### Study questions
1. Reproduce the passage about Robert Browning, starting at "Iwell remember, and" and ending at "and love him.", replacing "gratitude" with "affection".
2. Carry on the reminiscence of Robert Browning beyond its last sentence.

### Passage shown

********

The reign of terror continued; it had only changed its name. Now it was called Justice. Shocking specimens of depraved humanity were those ill-fated prisoners, dragged from their haunts to be tried by the military authorities in Versailles.
I saw types such as only come to the surface when conflicting passions of the worst kind stir up the very dregs of society: dishevelled viragos, brutalised men, female fiends, men devils—hyænas, ready to spring and fasten their claws on you, were they not chained. I heard their howl of despair and their laugh of defiance, as they were led off to be shot.
And thus, whilst the beautiful city was smoothing her ruffled feathers and taking out a new lease of life, the poor wretches met their doom at the foot of the blood-spattered wall.
Wild beasts if you like—but men and women—our brothers and our sisters—alas! born in squalor, bred in vice, and tainted with hereditary ugliness of body and mind.
Who made them what they are? Let us try to find out, and, if we can, let us stand the guilty ones up against that wall, and clear them away with the other human wreckage. But no! neither you nor I would be left to do the clearing away.

Portrait of Robert Browning

CHAPTER XI

SOME INCIDENTS OF ROBERT BROWNING'S VISITS TO THE STUDIO

Iwell remember, and it is often a source of infinite enjoyment to me to recall, many a trifling incident connected with the name of Robert Browning. He was the kindest and most indulgent of friends, and, as such, I remember him with gratitude and devotion; and he was the most honourable and lovable of men, and so it was but natural I should honour and love him.
What I can record about him is mostly of a personal character, and I only trust that, if any member of a Browning Society happens to come across these pages, he will not resent my inability to add more than a few descriptive touches to what is already known of the poet.
He was well aware that I had never really studied his works, in fact that I had only read a small portion of them; but he made allowances for that, as for my other shortcomings. He also knew that when, by dint of perseverance, I did master some difficult pages of his writing, none could more warmly appreciate the subtle beauties they contained than his humble friend.
"Last night I read Bishop Blougram," I told him on one occasion. "I went as far below the surface as I could get, but I need not tell you I did not reach the bottom."
"Try again," was all he answered; and when I asked who had been his models, he said that Cardinal Wiseman was his Bishop, and that Gigadibs was not sketched from any one particular person. The Cardinal, he told me, had himself reviewed the poem favourably.
I first met Browning at my cousins the Bensons. They occupied one of those unique houses in that finest of avenues, Kensington Palace Gardens. Notwithstanding the name, the houses really have gardens, and command an unlimited view over the grounds which extend from Kensington to Hyde Park. Inside the hospitable mansion all that was best in the world of art and literature would assemble, and men and women of note felt so much at home there, that they would just lay down their laurel wreaths and wipe off their war-paint, before they came in, and move about as if they were ordinary mortals. They ate and drank too, as if anxious to show their appreciation of Mrs. Benson's table; she certainly made a point of placing the best of nectar and ambrosia before the gods, her guests. And the chef saw to it, that the menus should be worded with due regard to historical truth. I recollect one occasion when he had introduced "Cotelettes à la Charles Dickens" on the programme.

********

### Data extracts

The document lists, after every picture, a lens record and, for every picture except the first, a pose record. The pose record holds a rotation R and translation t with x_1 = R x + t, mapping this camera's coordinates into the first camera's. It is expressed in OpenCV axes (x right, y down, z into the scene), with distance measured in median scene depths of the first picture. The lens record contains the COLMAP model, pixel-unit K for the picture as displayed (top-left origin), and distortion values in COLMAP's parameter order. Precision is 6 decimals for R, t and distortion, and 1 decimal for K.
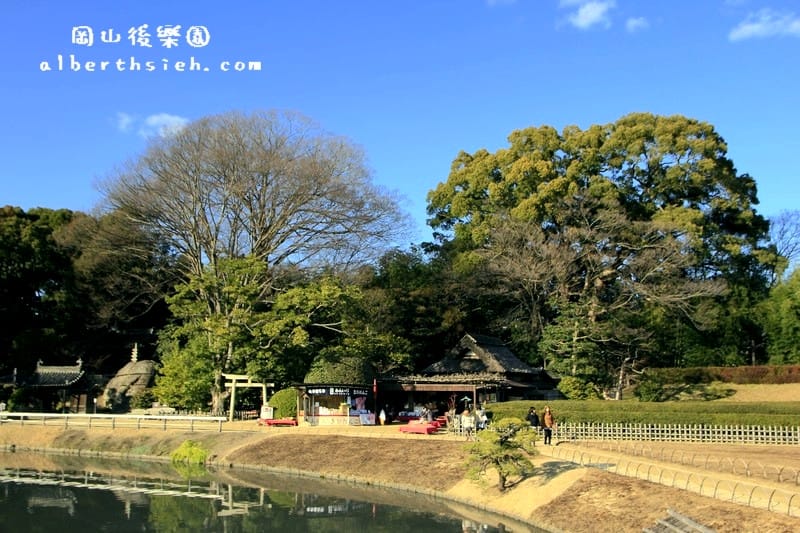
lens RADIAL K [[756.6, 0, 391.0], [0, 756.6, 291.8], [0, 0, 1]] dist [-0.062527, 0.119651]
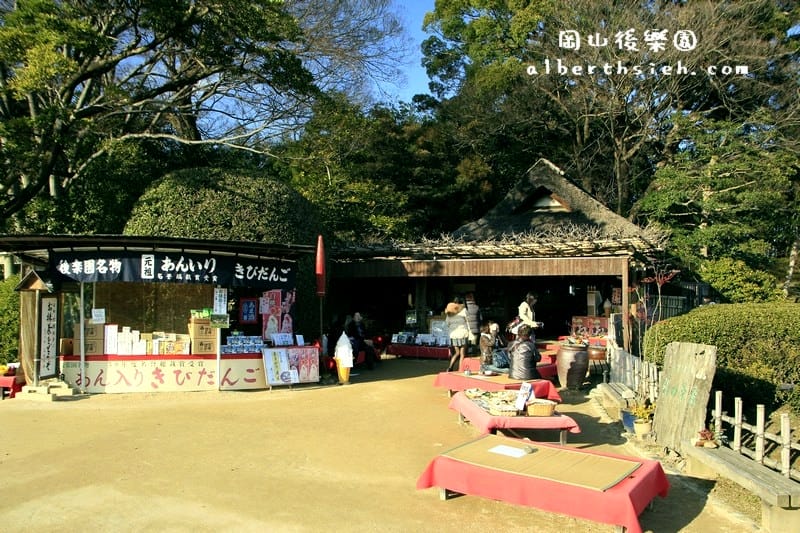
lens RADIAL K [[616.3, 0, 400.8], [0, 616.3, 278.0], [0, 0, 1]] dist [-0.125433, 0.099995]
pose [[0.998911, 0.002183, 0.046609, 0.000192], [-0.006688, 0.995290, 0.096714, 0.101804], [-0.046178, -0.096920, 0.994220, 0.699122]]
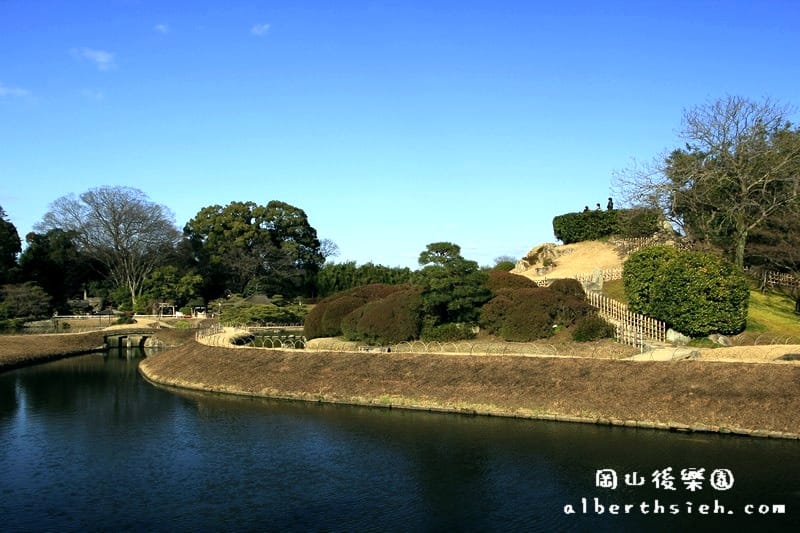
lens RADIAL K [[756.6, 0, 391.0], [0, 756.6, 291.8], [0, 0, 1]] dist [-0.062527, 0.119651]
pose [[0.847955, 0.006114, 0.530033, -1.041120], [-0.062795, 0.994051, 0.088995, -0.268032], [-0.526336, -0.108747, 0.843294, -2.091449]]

********

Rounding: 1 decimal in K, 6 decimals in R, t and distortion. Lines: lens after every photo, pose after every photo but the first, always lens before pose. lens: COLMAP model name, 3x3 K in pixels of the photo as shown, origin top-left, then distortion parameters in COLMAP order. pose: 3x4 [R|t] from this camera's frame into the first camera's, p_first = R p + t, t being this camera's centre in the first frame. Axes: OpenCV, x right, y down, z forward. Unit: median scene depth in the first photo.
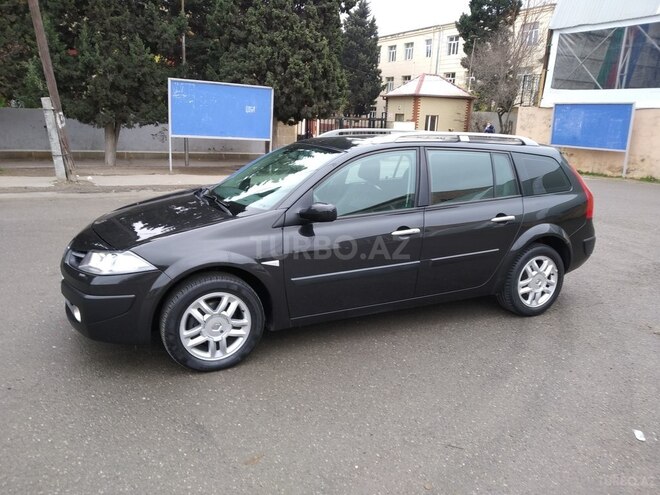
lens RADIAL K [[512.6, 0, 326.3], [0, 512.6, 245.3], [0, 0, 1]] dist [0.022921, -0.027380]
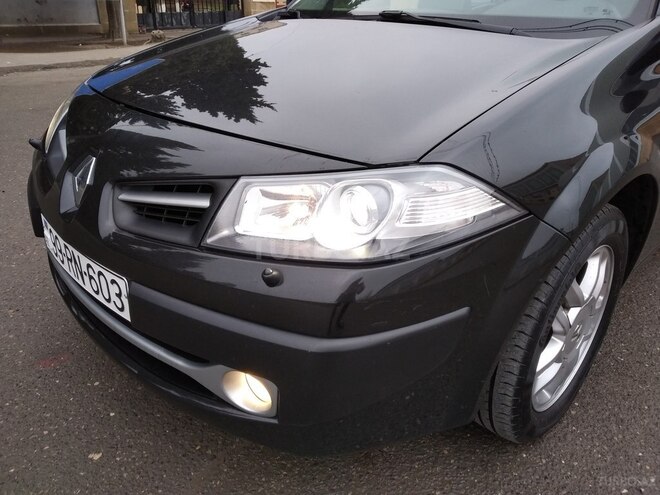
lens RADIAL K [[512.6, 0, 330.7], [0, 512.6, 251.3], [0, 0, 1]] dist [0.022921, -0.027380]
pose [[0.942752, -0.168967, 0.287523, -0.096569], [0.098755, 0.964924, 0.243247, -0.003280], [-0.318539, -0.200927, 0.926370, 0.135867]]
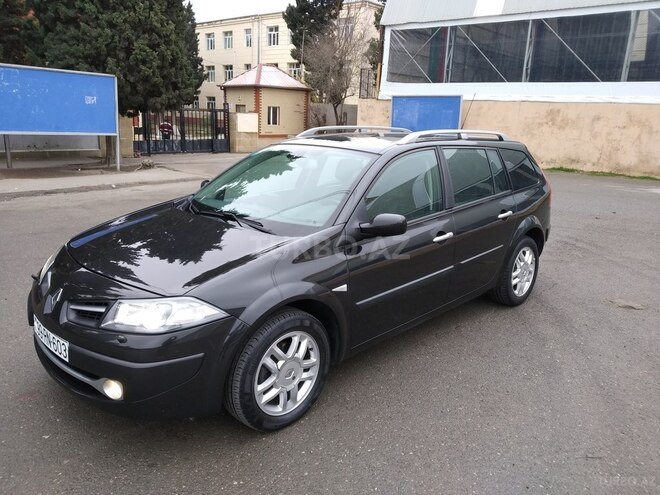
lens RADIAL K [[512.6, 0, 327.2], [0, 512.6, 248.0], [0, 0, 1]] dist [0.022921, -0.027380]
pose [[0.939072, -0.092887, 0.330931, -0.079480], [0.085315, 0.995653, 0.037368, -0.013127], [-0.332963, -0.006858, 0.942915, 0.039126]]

********

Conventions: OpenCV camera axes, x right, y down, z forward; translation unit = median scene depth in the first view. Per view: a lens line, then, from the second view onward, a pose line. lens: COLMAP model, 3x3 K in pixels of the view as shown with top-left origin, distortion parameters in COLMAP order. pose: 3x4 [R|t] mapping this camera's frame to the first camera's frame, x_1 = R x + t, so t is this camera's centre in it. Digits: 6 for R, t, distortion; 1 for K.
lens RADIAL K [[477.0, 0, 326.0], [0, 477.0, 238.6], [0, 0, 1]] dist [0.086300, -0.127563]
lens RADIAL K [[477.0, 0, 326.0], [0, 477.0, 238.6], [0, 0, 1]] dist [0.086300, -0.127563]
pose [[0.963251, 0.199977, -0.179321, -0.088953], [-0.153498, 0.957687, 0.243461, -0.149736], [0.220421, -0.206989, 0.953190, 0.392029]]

********

### Answers provided
1.
Iwell remember, and it is often a source of infinite enjoyment to me to recall, many a trifling incident connected with the name of Robert Browning. He was the kindest and most indulgent of friends, and, as such, I remember him with affection and devotion; and he was the most honourable and lovable of men, and so it was but natural I should honour and love him.

2.
"You had better change that," said Mrs. Benson, "and put 'à la Thackeray'; he is dining with us to-night."
"Oh, madam," protested the chef, "surely you don't mean that; everybody would at once recognise them as 'Cotelettes à la Dickens.'"
Dinner was usually followed by the most perfect music, for the gods loved to play to one another, and it needed no pressure to induce a Joachim to open his violin-case, or to lead the pianist of the day straight to the piano. But on one occasion, I forget why, there was some difficulty with Madame Schumann; she had certainly not taken one or two broad hints to the effect that she was wanted. I was, to be sure erroneously, supposed to be devoid of all shyness, and was therefore deputed to get her to the piano. I had known her years ago when, as a girl, she came to Leipsic with her father, and I remember exchanging knowing winks with my sisters behind old Wieck's back, when he held forth about his unique and incomparable method of teaching, as exemplified in his daughters Clara and Marie. He had a queer way of putting it, but he was certainly not far wrong in his estimate of the method and its results.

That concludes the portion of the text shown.